HOW DO I DO THIS?!
Solve $\displaystyle cos(z) = 5$
Help... please ...
need someone to go through slowly with me lol :S
You should note that $\displaystyle \displaystyle \cos{(z)} = \cos{(x + iy)} = \cos{(x)}\cosh{(y)} - i\sin{(x)}\sinh{(y)}$, so
$\displaystyle \displaystyle \cos{(x)}\cosh{(y)} = 5$ and $\displaystyle \displaystyle -\sin{(x)}\sinh{(y)} = 0$.
From the second equation, we can see that either $\displaystyle \displaystyle \sin{(x)} = 0 \implies x = n\pi, n \in \mathbf{Z}$ or $\displaystyle \displaystyle \sinh{(y)} = 0 \implies y = 0$.

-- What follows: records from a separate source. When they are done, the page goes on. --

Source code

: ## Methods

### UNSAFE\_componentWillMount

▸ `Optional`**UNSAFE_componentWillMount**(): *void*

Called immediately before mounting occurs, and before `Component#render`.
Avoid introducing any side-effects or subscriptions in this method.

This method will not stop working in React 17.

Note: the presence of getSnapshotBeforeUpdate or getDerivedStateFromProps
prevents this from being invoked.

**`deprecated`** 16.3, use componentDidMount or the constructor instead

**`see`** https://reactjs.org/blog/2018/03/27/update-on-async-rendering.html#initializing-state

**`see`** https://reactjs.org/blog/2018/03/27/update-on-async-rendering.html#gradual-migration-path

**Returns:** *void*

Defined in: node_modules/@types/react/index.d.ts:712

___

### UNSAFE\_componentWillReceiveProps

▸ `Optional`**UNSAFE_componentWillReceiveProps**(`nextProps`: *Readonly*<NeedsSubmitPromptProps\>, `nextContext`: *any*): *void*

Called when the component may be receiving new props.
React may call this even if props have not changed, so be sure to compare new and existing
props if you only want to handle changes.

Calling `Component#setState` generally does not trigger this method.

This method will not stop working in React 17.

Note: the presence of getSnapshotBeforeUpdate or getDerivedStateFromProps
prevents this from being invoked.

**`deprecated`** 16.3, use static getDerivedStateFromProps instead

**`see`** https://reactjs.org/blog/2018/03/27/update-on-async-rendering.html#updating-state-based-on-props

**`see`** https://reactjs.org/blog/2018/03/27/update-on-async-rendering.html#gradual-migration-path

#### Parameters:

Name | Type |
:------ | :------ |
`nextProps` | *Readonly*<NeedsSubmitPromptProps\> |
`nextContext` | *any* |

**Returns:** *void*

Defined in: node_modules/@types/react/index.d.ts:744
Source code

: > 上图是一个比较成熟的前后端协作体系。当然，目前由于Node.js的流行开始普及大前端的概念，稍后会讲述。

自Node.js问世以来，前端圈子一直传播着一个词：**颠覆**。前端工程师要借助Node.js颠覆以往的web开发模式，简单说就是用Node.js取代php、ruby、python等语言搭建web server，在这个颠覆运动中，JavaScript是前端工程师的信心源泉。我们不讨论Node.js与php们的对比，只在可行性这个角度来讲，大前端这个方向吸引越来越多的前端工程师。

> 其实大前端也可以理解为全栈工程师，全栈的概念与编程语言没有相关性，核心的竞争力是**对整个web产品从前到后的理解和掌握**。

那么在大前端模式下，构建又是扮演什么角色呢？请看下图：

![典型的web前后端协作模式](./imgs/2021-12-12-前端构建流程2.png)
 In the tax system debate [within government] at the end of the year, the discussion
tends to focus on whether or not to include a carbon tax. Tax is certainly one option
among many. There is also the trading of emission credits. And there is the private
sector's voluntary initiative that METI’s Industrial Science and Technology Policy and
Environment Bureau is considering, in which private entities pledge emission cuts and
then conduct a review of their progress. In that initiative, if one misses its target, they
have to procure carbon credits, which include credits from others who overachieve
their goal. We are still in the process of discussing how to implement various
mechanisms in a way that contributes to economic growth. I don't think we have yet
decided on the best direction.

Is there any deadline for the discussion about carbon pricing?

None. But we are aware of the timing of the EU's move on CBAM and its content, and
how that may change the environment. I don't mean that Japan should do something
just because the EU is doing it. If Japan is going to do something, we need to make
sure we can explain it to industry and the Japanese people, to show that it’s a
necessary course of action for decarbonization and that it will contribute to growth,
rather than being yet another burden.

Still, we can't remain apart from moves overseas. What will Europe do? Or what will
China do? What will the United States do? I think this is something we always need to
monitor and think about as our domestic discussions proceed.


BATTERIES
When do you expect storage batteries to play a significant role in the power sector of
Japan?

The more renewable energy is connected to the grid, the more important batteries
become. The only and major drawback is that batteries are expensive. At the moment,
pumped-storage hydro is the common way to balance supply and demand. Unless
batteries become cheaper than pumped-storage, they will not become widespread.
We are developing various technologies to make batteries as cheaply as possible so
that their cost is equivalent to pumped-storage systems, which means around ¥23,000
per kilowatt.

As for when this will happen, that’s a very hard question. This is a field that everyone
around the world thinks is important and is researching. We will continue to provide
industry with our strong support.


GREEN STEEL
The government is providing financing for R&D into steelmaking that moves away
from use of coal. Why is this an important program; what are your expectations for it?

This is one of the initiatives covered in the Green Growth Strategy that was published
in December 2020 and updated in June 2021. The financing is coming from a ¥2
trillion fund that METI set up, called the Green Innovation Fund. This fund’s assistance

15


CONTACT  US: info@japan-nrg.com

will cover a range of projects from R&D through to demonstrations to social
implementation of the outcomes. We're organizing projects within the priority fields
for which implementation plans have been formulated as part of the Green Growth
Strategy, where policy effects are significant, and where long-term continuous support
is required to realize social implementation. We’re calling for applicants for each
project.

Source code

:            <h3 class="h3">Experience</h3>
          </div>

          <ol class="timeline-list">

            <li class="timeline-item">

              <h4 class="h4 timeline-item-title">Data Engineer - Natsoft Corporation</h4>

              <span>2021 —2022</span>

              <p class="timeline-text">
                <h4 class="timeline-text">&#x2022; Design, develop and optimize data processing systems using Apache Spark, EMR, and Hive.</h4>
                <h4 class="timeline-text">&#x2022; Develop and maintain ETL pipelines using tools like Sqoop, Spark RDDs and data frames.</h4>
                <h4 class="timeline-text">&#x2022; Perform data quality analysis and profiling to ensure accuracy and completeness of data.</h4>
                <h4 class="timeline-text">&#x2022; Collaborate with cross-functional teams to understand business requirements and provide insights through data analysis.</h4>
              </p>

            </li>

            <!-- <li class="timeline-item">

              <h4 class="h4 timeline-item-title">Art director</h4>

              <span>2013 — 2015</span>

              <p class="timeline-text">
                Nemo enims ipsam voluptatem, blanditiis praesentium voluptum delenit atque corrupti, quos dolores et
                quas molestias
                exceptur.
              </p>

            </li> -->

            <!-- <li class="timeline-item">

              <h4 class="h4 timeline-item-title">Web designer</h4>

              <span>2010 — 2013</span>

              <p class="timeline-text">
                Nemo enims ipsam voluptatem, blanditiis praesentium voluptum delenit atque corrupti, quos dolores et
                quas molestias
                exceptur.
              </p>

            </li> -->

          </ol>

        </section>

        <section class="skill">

If $\displaystyle \displaystyle x = n\pi$ then
$\displaystyle \displaystyle \begin{align*} \cos{(x)}\cosh{(y)} &= 5 \\ \cos{(n\pi)}\cosh{(y)} &= 5 \\ (-1)^n\cosh{(y)} &= 5 \\ \cosh{(y)} &= \frac{5}{(-1)^n} \end{align*}$
and since the hyperbolic cosine is always positive, that means we can only accept even values for $\displaystyle \displaystyle n$, so $\displaystyle \displaystyle n = 2m, m\in \mathbf{Z}$ and $\displaystyle \displaystyle y = \textrm{arcosh}\,{(5)}$.
So the first solution is $\displaystyle \displaystyle z = 2m\pi + \textrm{arcosh}\,{(5)}, m \in \mathbf{Z}$.
See if you can get the second solution, for where $\displaystyle \displaystyle y = 0$.